Senin, 04 Maret 2013

Sekotak Tisu PKS


Fajar Muhammad Hasan | Kompasiana
Menulis tentang PKS memang asyik karena banyak bahan. Semoga tidak salah tulis dan tidak ada pihak-pihak yang marah, entah yang suka atau yang tidak suka dengan PKS. Kali ini tentang kotak tisu, yang saya maksud tentu saja tisu sekotak bukan kotak tisu tanpa isi. Tisu yang dimaksud adalah tisu pembersih muka, agar tidak keliru dengan tisu gulung atau tisu yang berisi 10 biji.

Tisu terbuat dari serat kayu dengan sedikit filler (bahan tambahan) dan sudah melalui proses yang cukup panjang. Kayu-kayu itu diambil seratnya kemudian di lakukan proses bleaching (pemutihan) agar murni serat dan berwarna putih. Bubur serat  diditambah dengan tepung singkong dan sedikit bahan lem dimasukkan roller untuk digiling dengan ketebalan yang sama.
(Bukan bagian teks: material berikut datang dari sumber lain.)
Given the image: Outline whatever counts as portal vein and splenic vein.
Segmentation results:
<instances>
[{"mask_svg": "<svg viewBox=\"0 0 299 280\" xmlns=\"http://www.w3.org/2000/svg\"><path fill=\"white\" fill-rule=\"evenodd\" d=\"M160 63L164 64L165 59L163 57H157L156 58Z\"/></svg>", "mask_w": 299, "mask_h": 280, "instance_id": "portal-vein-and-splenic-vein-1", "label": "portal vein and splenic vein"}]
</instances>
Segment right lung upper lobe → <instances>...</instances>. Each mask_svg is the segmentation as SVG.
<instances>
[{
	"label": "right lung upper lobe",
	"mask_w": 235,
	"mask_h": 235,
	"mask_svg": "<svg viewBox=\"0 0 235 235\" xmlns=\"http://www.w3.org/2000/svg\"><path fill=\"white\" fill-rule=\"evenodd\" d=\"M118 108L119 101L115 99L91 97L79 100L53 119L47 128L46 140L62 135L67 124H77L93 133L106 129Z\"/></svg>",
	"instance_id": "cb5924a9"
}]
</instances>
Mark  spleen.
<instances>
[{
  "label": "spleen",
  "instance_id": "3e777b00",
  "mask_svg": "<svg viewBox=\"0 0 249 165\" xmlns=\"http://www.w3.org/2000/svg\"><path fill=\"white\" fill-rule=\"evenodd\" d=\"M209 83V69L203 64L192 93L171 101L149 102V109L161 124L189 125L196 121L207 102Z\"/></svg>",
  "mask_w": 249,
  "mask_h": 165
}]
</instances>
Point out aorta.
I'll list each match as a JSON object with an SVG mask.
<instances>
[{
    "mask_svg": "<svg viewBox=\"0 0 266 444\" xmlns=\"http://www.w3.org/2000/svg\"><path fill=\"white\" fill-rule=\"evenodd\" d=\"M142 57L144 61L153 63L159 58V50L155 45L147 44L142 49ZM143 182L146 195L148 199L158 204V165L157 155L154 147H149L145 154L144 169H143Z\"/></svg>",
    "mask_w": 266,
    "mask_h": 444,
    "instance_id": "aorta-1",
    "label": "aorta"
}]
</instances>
Masuk mesin cutter untuk dipotong menjadi berukuran sama. Ditata sedemikian rupa, jika diambil yang teratas (yang menjulur keluar) maka tisu pada tumpukan berikutnya akan terseret dan muncul dengan posisi yang sama dengan saat sebelum diambil.

Ketika saya melihat pergantian pengurus (dan terakhir yang mencolok adalah digantinya LHI dengan AM) maka pergantian itu seperti mencabut tisu paling atas kemudian diganti dengan tisu berikutnya. Tanpa mengoyakkan tisu, tanpa merubah susunan tisu didalam kotak. Pergantian tisu paling atas dengan berikutnya demikian mulus tanpa guncangan tanpa perubahan susunan. Tisu-tisu yang didalam kota tetap tenang ditempatnya. Mereka tidak berebut keluar lebih dahulu. Bahkan seandainya kota tisu itu digoncang2 dan dibanting2, Tisu-tisu yang didalam kotak tisu tetap tidak bergeming. Mereka seakan2 tetap nyaman dengan posisinya. Mereka bergerak keluar ketika memang gilirannya keluar. Dan juga bukan mogok untuk keluar jika gilirannya keluar.
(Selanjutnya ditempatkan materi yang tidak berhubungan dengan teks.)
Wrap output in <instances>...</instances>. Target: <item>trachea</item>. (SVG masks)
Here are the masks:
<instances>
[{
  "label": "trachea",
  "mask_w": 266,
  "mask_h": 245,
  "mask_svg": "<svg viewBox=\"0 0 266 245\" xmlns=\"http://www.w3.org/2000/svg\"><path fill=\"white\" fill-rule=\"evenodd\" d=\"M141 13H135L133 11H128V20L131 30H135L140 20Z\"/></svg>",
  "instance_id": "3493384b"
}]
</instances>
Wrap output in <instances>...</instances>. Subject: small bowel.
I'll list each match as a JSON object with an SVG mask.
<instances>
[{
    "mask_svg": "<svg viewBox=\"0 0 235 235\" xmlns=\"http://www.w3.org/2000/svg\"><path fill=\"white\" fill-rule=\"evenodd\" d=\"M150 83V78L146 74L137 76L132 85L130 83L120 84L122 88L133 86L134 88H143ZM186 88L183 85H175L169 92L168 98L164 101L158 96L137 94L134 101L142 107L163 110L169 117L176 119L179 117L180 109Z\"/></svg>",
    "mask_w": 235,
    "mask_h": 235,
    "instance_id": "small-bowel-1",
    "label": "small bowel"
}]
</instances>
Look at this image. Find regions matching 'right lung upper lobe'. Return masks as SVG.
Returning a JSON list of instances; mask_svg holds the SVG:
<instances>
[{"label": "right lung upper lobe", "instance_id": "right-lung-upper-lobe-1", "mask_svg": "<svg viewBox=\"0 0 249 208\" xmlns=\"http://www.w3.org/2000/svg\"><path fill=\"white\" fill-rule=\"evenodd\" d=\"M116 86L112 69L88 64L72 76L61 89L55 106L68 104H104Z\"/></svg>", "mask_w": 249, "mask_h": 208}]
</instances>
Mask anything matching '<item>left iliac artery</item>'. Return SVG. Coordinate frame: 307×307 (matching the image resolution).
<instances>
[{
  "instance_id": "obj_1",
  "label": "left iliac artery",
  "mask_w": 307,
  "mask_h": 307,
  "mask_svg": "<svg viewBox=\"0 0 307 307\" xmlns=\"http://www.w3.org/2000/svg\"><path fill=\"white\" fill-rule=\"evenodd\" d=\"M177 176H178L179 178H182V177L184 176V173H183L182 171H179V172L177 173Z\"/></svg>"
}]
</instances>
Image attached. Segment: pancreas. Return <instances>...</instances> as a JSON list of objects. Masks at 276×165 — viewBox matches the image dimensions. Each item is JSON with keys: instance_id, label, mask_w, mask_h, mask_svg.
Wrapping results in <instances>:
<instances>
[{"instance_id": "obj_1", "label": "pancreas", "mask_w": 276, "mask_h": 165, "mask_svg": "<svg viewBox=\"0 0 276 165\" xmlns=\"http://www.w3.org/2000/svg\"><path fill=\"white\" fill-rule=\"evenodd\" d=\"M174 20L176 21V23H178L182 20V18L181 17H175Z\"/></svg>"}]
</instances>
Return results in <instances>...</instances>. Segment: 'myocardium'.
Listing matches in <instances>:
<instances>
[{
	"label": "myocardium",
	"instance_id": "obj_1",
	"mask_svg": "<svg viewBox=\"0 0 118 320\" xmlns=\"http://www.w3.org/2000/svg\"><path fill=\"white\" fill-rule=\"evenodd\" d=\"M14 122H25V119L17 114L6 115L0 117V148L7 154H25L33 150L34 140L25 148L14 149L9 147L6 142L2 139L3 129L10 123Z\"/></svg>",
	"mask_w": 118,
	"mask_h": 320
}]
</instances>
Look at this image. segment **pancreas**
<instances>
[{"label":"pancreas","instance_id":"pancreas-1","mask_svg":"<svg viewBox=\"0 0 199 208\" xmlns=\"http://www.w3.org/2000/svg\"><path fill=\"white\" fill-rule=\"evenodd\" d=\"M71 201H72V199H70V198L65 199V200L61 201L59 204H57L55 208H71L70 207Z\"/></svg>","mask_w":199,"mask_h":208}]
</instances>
Saya yakin bahwa mengapa tisu2 itu tidak saling berebut karena sudah mengalami banyak proses, pemisahan serat dari kotoran, pemutihan, pencampuran dengan bahan lain, masuk roller untuk diratakan permukaannya, dipotong agar seragam ukurannya dsb.

Memang tisu barang mati jadi mudah diatur, tapi dengan sistem apakah manusia bisa merapikan diri seperti itu ? tentu saja sekotak tisu adalah suatu yang biasa. Tapi ‘sekotak tisu’ PKS rasanya masih fenomena. Fenomena sebuah barisan. Yang tentu saja sistem pembentuknya juga ada proses-proses tertentu.

Ketika sepasukan tentara sedang dalam posisi siap tempur, jika sang komandan berkata: “Jangan menembak sebelum ada perintah”. Maka tidak ada sebutir pelurupun yang keluar dari moncong senapan. Jadi ingat kutipan kata Syafrie Syamsudin ketika menjadi komandan pasukan DKI saat peristiwa 98, “Di Jakarta saat ini ada 100 ribu prajurit dan lebih dari sejuta peluru. Seandainya satu saja peluru melesat dan mengenai seseorang maka akan terjadi revolusi berdarah. Pasti terjadi bentrok. Tugas saya adalah menjaga tidak ada satu butirpun peluru yang keluar.”